Opening at Kehler Liddell this Sunday during CWOS

Kehler Liddell Gallery
873 Whalley Ave., New Haven, (203) 389-9555
Keith Johnson and John Harris
Sept. 30—Oct. 31, 2010
Opening reception: Sun., Oct. 3, 3—6 p.m., with Artist Talk at 3 p.m.

Press release

Kehler Liddell Gallery is pleased to present a two-person exhibition of new works by painter John Harris and photographer Keith Johnson. This will be Harrisʼs debut at Kehler Liddell Gallery, and Johnsonʼs third show.

John Harris isolates and exaggerates forms, colors and sequences found in nature. His large-scale, photorealist paintings take months to complete, as he meticulously works to recreate various environmental complexities from photographs and memory. His process begins with mapping out large shapes of color on his canvas, the paint is allowed to dry and then details are added. The repetition of this careful glazing technique results in the dramatization of hundreds of translucent layers—a visual effect that is conceptually harmonious with its subject: water.

Harris is most interested in exploring waterʼs physical properties-- reflection, turbidity, rhythm, pattern, that make up its unique viewing experience. He addresses these issues by isolating a moment in time in various bodies of water, painting from a birds-eye view. The result is a series of hypnotic and fleeting images, in which water is disguised as tree canopies and the skies above.

[Chart interpretation exercises]
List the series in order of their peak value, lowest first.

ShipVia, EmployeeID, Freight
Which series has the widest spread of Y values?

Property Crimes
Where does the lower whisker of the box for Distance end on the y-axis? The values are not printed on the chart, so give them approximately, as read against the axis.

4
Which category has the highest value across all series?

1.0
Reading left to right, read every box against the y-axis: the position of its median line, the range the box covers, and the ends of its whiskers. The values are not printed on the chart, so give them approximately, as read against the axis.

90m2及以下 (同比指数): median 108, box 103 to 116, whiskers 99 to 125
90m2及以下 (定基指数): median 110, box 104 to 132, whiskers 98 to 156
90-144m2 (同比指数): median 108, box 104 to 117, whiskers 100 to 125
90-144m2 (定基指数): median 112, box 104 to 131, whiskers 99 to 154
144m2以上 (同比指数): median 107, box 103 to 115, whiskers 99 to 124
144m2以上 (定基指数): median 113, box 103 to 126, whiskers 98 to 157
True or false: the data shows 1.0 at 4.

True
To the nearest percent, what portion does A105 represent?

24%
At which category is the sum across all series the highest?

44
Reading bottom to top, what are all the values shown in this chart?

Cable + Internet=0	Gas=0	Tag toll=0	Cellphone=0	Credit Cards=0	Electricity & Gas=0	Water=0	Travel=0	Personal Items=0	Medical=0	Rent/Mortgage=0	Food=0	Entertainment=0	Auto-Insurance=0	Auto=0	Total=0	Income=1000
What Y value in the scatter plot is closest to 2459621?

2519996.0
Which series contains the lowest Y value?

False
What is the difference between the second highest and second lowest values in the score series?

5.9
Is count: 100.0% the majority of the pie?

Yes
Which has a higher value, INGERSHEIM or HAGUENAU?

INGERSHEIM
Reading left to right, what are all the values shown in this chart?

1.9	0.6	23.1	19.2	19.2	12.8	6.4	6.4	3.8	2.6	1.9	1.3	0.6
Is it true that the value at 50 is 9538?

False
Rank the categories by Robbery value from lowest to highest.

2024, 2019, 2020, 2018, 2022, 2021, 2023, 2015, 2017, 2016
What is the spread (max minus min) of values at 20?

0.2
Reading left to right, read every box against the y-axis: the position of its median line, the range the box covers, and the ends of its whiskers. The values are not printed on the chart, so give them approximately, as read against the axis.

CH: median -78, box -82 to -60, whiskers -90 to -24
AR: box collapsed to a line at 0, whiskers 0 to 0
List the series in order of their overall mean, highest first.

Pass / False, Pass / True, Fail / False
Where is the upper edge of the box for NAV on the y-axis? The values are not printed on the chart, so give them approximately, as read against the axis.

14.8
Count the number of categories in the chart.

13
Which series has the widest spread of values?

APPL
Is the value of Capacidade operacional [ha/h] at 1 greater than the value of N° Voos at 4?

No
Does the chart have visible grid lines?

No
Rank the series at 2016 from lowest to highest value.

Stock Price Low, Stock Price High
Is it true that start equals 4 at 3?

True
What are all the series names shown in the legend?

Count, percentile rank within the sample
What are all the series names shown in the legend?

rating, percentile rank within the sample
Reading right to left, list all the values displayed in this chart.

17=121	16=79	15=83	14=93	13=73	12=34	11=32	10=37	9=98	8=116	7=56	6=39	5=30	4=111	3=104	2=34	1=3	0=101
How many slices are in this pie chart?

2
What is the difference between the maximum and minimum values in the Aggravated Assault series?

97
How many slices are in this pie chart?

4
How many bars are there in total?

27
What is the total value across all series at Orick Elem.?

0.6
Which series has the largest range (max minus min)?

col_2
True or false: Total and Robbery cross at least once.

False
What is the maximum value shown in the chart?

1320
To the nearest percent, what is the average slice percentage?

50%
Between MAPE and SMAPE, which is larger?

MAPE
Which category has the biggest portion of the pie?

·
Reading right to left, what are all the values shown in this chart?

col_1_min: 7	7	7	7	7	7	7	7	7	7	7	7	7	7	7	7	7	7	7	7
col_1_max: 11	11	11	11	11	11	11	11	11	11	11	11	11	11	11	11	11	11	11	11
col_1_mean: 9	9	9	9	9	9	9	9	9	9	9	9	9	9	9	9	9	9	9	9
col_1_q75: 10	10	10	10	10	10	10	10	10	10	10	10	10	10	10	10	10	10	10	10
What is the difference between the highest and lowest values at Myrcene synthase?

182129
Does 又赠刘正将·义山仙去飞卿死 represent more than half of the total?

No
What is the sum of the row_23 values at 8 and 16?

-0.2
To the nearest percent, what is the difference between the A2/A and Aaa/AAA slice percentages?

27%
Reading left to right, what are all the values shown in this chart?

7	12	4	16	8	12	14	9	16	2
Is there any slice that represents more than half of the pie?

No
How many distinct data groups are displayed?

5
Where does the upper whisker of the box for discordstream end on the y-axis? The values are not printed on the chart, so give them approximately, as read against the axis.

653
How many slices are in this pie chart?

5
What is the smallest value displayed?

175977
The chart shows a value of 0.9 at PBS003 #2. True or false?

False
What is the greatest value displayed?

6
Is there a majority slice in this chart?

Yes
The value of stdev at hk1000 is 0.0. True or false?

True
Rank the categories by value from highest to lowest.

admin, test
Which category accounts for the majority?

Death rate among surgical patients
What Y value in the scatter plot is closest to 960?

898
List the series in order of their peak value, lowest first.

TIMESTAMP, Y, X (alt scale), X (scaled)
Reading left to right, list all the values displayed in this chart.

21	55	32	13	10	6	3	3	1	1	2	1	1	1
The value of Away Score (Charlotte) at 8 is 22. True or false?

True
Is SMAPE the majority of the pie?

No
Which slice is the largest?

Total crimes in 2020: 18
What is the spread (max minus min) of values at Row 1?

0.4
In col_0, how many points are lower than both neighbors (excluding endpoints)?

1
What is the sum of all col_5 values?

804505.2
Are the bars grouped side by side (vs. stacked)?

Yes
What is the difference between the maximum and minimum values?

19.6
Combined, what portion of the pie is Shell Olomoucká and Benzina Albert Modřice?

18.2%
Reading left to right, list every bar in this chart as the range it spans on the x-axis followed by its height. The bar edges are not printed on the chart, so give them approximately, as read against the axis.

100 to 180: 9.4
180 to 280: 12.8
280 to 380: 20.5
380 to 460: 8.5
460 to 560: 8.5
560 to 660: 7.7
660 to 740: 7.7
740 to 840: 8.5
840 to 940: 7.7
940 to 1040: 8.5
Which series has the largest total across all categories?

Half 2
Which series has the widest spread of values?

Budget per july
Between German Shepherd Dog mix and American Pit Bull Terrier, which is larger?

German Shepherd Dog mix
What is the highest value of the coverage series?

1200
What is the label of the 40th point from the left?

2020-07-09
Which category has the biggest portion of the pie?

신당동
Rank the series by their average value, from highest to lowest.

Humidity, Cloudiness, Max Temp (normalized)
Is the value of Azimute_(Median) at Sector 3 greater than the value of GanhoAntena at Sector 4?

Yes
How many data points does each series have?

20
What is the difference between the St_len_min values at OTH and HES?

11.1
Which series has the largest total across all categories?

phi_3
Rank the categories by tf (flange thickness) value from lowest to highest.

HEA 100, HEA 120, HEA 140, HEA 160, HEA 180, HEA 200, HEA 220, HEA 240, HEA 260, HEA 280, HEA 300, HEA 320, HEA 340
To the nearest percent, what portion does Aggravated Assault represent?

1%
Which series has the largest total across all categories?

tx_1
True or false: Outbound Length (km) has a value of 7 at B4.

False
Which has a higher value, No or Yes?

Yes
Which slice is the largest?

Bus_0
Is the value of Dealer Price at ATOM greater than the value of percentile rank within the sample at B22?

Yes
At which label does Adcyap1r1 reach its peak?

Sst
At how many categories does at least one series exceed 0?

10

● Problem 1
Transcribe the gallery announcement above between "Opening at Kehler" and "Talk at 3 p.m.", inclusive.
● Problem 2
Finish out the next part of the gallery announcement, starting after its final sentence.

● Response 1
Opening at Kehler Liddell this Sunday during CWOS

Kehler Liddell Gallery
873 Whalley Ave., New Haven, (203) 389-9555
Keith Johnson and John Harris
Sept. 30—Oct. 31, 2010
Opening reception: Sun., Oct. 3, 3—6 p.m., with Artist Talk at 3 p.m.

● Response 2
Keith Johnson photographs environments with the control and excitement of an anthropologist excavating a new civilization. Johnson is captivated by the hidden language of images, and makes photographs to explore 1) the intrinsic meaning of images, 2) how and why these meanings change over time, and 3) how position, context and presentation affects their meanings.

Johnson photographs a wide range of subject: landscapes, cityscapes, waterscapes, interiors, isolated forms, aerial panoramas. The exhibition will feature new work from his Grid Series and Extended Landscape Series, in which Johnson presents multiple photographs as one work. His presentations vary from involved grids of 4 images across by 4 images down, to simpler triptychs of 3 large images across. The works challenge the traditional notions of photography by implying that sometimes a single photograph does not aptly describe the idea.

There will be an opening reception for this show this Sunday from 3—6 p.m. during City-Wide Open Studios.